My heart thunders in my chest, but I’m not stupid enough to say a word.

Instead, I sit there with my eyes closed, hating how the feeling in my body is returning slowly, in little slices of agony. Look at how much that toe hurts, and that one. I can’t wait to feel my legs again. Getting skinned alive by high-speed pavement, not a good thing. When I open my eyes again, I can barely stand to look at the pink fleshy patches.

“In love?” Giulia asks, her voice soft and pleasant, but threaded with steel. This is not a woman who’s easily manipulated. “You expect me to believe that?”

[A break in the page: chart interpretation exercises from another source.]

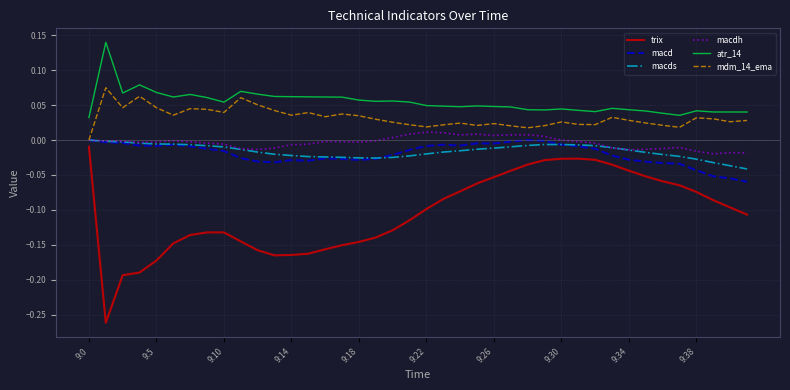

Which series has the largest range (max minus min)?

trix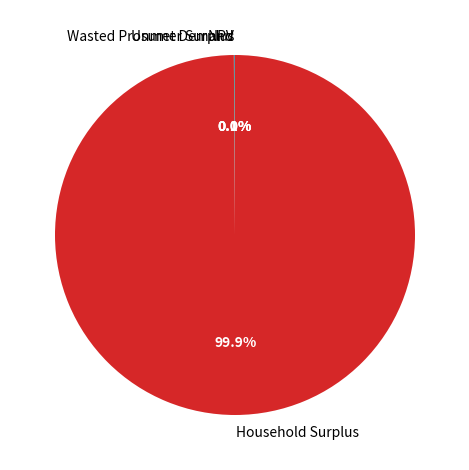

Which slice represents more than half of the pie?

Household Surplus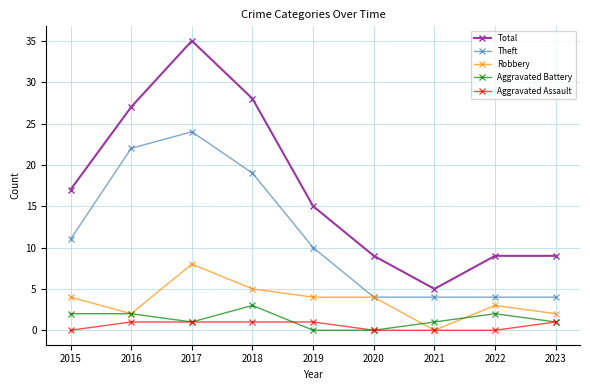

What is the greatest value displayed?

35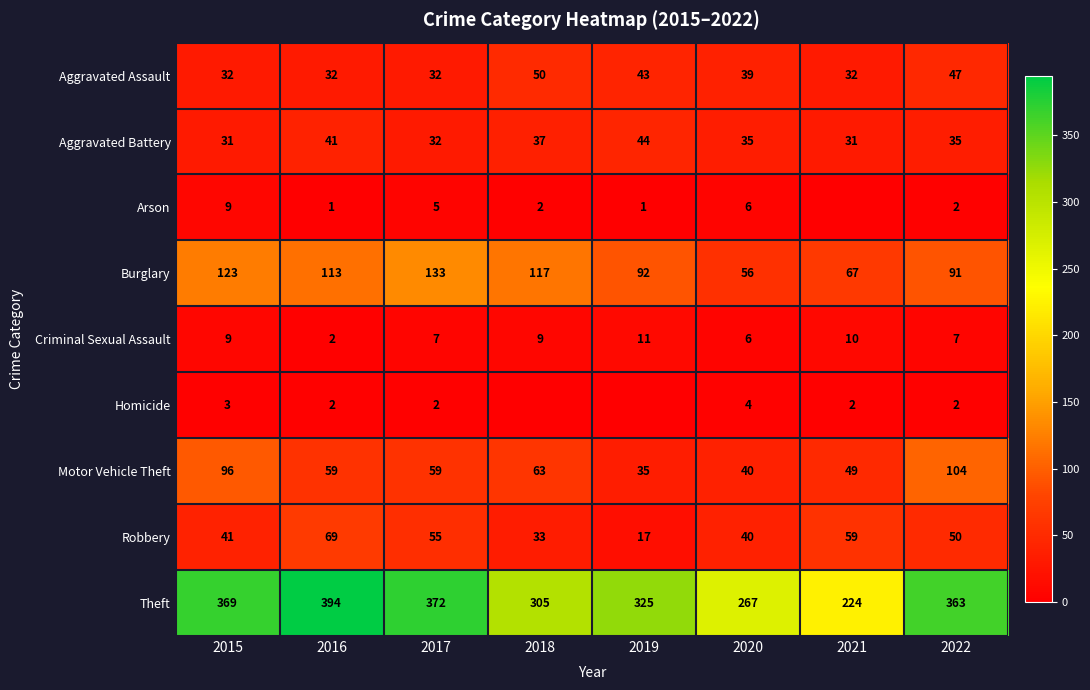

How many data points in Arson are less than 2?

3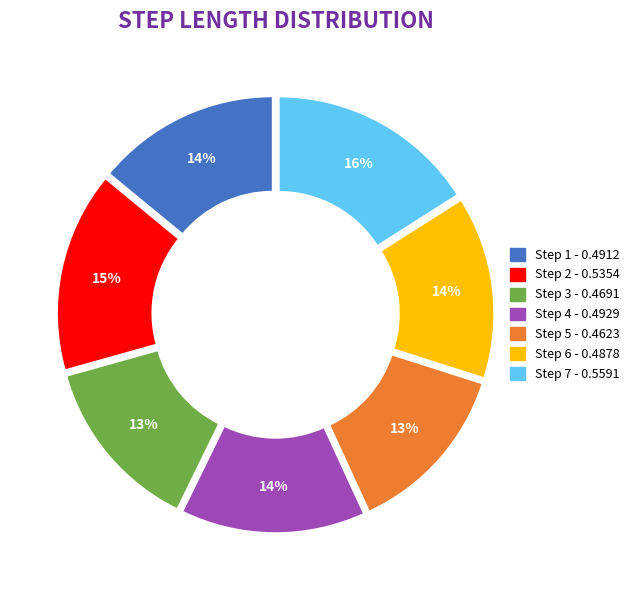

To the nearest percent, what is the difference between the largest and smallest slice percentages?

3%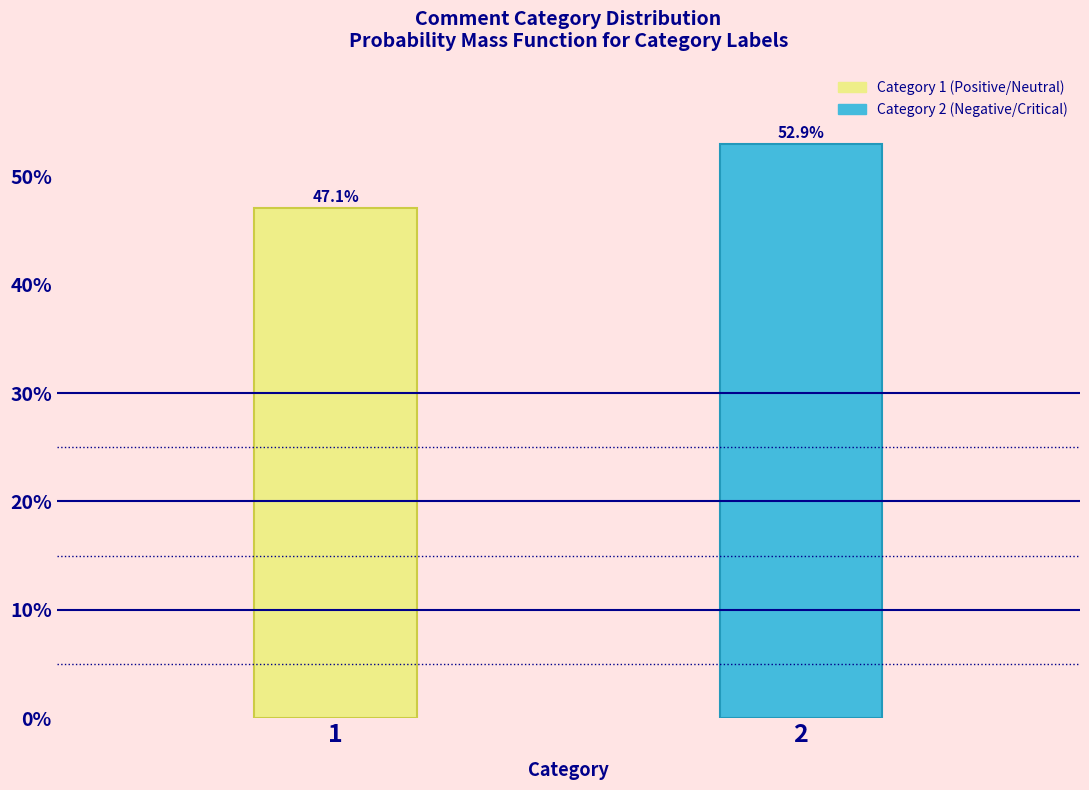

Reading left to right, list all the values displayed in this chart.

1=47.1	2=52.9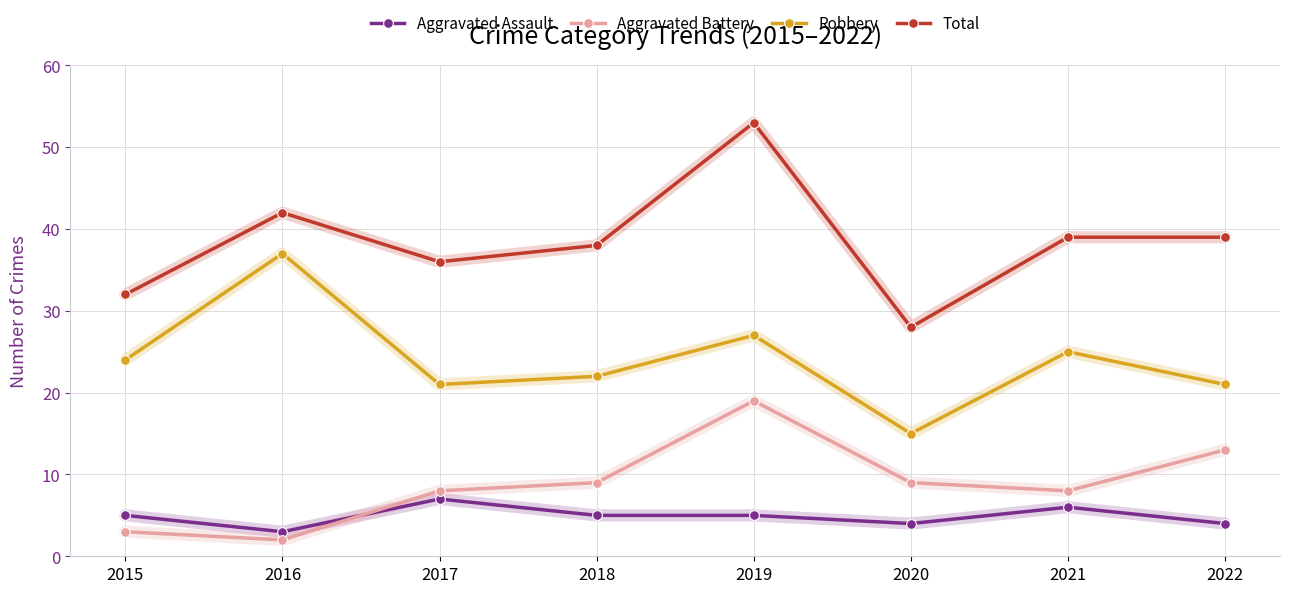

What is the value of the Aggravated Assault point at the 3rd from the left?

7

“Gidget and I were hiding out in a cabin when they found us. I was only with the club for a few days, and I don’t break that easily.” Grey holds onto this story of his, and I listen carefully. He’s giving me details that I need to memorize. My life depends on it.

If the Grey Wolfe Mafia thinks I helped spring their heir, I might not die here today.

“Why haven’t we seen a doctor yet?” I ask, trying to play the part. “Grey needs one.”

“He’s seen a doctor,” Giulia continues, still circling us, studying our faces and trying to determine what, exactly, it is that’s going on here. “But we don’t generally waste time on prisoners. You think you’re worthy of care?”

“I love your son,” I lie, my voice thick with conviction, “and I risked my own life to save him. The club will kill me when they find me.” There’s a tremor of fear in my voice that I don’t bother to hide, that I don’t need to fake. That, that’s one hundred percent the truth.